**Records provided**
-- Opening Marker --
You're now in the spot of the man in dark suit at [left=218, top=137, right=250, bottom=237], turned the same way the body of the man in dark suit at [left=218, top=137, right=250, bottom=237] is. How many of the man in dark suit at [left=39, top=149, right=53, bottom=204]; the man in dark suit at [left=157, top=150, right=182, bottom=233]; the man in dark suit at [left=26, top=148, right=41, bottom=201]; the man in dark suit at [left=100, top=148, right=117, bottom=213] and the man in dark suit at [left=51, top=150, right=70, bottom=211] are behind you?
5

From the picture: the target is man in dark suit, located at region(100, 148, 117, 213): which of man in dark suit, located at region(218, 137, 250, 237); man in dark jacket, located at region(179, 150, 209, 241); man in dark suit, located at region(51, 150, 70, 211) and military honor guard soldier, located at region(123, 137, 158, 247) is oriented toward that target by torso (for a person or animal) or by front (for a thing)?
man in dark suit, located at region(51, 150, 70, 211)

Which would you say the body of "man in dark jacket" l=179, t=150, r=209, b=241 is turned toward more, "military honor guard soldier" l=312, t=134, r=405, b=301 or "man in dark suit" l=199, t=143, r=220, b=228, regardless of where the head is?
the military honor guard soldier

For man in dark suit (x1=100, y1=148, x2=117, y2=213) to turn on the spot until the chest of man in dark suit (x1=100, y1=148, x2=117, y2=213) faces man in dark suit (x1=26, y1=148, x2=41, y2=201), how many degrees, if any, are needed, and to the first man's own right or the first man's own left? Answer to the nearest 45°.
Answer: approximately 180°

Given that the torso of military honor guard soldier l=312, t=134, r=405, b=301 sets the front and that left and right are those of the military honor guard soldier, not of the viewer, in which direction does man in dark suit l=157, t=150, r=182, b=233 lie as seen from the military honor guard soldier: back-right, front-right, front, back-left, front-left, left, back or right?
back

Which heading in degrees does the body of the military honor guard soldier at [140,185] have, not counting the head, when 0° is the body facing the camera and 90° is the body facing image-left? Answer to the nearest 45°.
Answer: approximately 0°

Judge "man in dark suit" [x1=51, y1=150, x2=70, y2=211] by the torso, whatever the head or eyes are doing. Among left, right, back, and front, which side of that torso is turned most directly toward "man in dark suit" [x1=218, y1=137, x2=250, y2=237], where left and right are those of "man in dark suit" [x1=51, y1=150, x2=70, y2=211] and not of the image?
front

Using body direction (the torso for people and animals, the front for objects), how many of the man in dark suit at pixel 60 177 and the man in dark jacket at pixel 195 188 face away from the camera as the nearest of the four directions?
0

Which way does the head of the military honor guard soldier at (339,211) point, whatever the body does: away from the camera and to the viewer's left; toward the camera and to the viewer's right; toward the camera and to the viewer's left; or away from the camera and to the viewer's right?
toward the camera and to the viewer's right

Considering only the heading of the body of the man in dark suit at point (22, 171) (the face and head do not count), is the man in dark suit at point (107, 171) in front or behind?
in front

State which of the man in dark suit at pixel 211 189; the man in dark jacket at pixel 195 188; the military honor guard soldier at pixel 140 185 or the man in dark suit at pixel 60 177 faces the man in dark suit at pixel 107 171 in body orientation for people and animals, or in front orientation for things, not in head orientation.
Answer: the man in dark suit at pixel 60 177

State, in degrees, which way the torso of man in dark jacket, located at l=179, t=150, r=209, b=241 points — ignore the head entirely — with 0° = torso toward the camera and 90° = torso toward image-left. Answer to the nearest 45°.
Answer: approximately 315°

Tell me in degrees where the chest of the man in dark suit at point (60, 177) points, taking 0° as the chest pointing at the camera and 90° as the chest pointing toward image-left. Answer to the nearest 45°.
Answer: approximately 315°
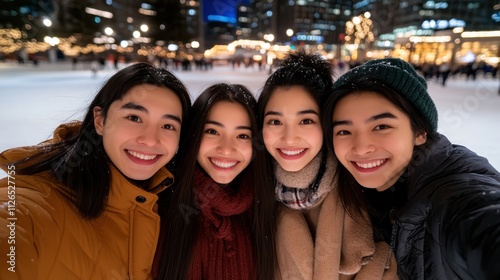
-- Closing Marker --
**Task description**
Count the lines above that contain the word "heading", with case counting, and give only the number.

**Exercise answer**
2